Analysts at funding firm Daiwa Capital Markets also expressed uncertainty if the dissenting party managed to win an absolute majority. In an analysis note before this date, analysts said that a grand coalition of moderate left and center parties, a cohesive government or a minority government were all possible outcomes.
“Regardless, uncertainty about the outlook for French policymaking is likely to persist for a long time,” the analysts noted.
issues on spending
The tax and budget plans of the leftist Popular Front and the hard-right National Rally (RN, or Nationwide Rally) party were a major cause of resentment since the snap elections were announced.
France faces a challenging fiscal situation, and the ECU Commission announced two weeks ago that it aimed to place France under a high inadequacy procedure due to failure to accumulate its budget deficit within 3% of GDP. Have to play. , The EDP is a resolution introduced by the European Commission against any EU member state that exceeds the budgetary insufficiency threshold or fails to surrender its outstanding funds.
“A fractured parliament means it will be difficult for any government to pass budget cuts that would make it difficult for France to follow EU budget rules and keep its public debt sustainable,” said Jack Allen-Reynolds, deputy head of the euro zone.

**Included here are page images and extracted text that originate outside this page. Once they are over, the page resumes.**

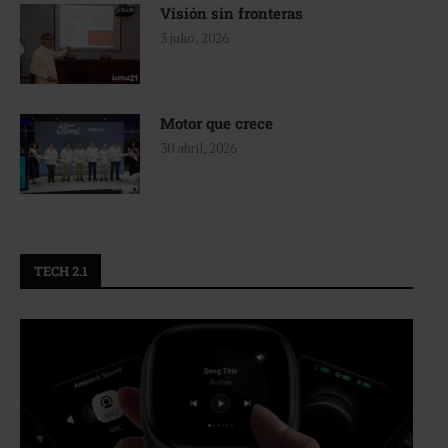
Visión sin fronteras
3 julio, 2026
Motor que crece
30 abril, 2026
TECH 2.1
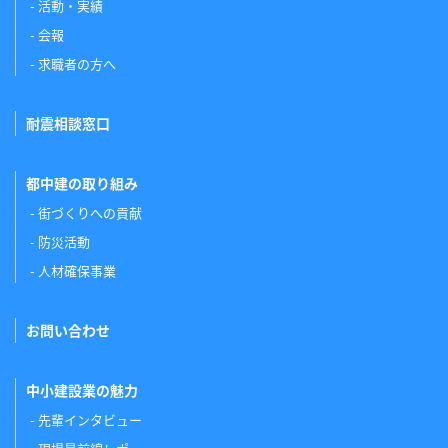
活動・実績
会報
求職者の方へ
耐震相談窓口
都中建の取り組み
街づくりへの貢献
防災活動
人材確保事業
お問い合わせ
中小建設業の魅力
先輩インタビュー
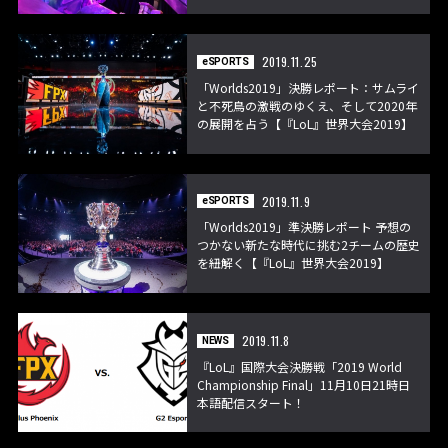
2019.11.25
eSPORTS
「Worlds2019」決勝レポート：サムライ
と不死鳥の激戦のゆくえ、そして2020年
の展開を占う【『LoL』世界大会2019】
2019.11.9
eSPORTS
「Worlds2019」準決勝レポート 予想の
つかない新たな時代に挑む2チームの歴史
を紐解く【『LoL』世界大会2019】
2019.11.8
NEWS
『LoL』国際大会決勝戦「2019 World
Championship Final」11月10日21時日
本語配信スタート！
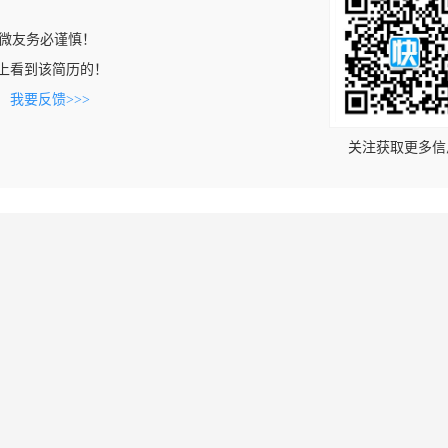
微友务必谨慎！
.com上看到该简历的！
。
我要反馈>>>
关注获取更多信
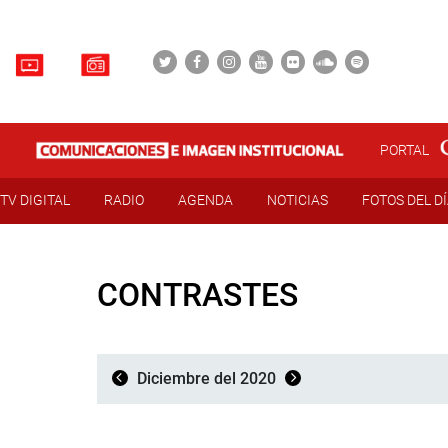
PORTAL
TV DIGITAL
RADIO
AGENDA
NOTICIAS
FOTOS DEL D
CONTRASTES
Diciembre del 2020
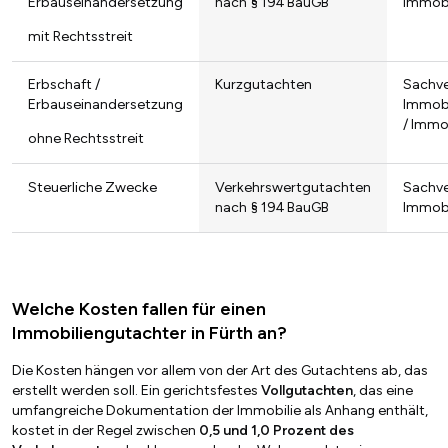
Erbauseinandersetzung
nach § 194 BauGB
Immob
mit Rechtsstreit
Erbschaft /
Kurzgutachten
Sachve
Erbauseinandersetzung
Immob
/ Immo
ohne Rechtsstreit
Steuerliche Zwecke
Verkehrswertgutachten
Sachve
nach § 194 BauGB
Immob
Welche Kosten fallen für einen
Immobiliengutachter in Fürth an?
Die Kosten hängen vor allem von der Art des Gutachtens ab, das
erstellt werden soll. Ein gerichtsfestes
Vollgutachten
, das eine
umfangreiche Dokumentation der Immobilie als Anhang enthält,
kostet in der Regel zwischen
0,5 und 1,0 Prozent des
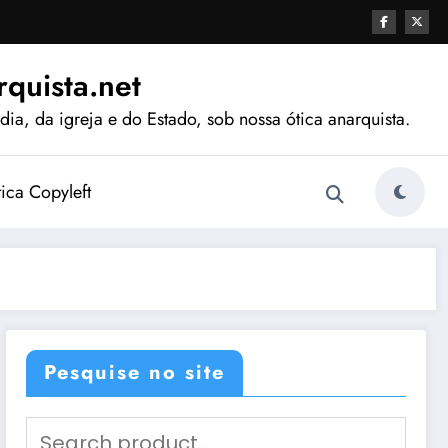
quista.net
ia, da igreja e do Estado, sob nossa ótica anarquista.
tica Copyleft
Pesquise no site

It is necessary to get on the path.” Capital Economics economists immediately noted in a notice that advance polls have been exempted.

“The likelihood of the French government (and the governments of other countries) clashing with the EU over fiscal policy has increased now that the bloc’s budget rules have been re-introduced and several countries, including France and Italy, have been placed in extreme Fixed deficit processes,” he said.
bond destruction
There has been panic in the French bond market in recent weeks. The country’s lending rates, which are the highest compared to Germany, have recently been buying and selling at their best levels since 2012.
France’s benchmark 10-year executive bond handover also surged above 3.3%, its highest level in more or less 12 months, since a snap election was called by Macron during June.
David Roche, president and international strategist at Isolated Techniques, said in a note on Sunday that early signs of a victory for the leftist coalition may actually be worse economically than the National Rally executive. He noted that any joy from preventing an outright victory for the far-right RN would probably be modest and would actually be helpful in shorting French executive bonds in contrast to German bonds “where the spread is only 70 basis points.”
Shorting involves betting that the cost of an asset will fall.

“This is a hung parliament with some kind of shaky coalition negotiated by a disgraced president but with no policy agenda,” he said.
Holger Schmieding, chief economist at Berenberg Locker, sees a hung parliament as the most likely and least unfavorable scenario since Macron was the first to call the election.
“However, to put it mildly, this is still not a good result. It signals the end of Macron’s pro-growth reforms. Any government, even if it is still led by current Prime Minister Gabriel Attal – Or perhaps by a candidate who is more favorable to the centre-left – who will struggle to do much,” his group of analysts noted in a contemporary analysis notice.
Shane Oliver, chief economist and head of investment strategy at AMP, said a hung parliament would do no good when it comes to reforms and reducing inefficiencies. However, he noted, this could be the least bad outcome for markets open to scrutiny “as it would reduce the likelihood of conflict over fiscal policy and put a stop to extremist NR policies.”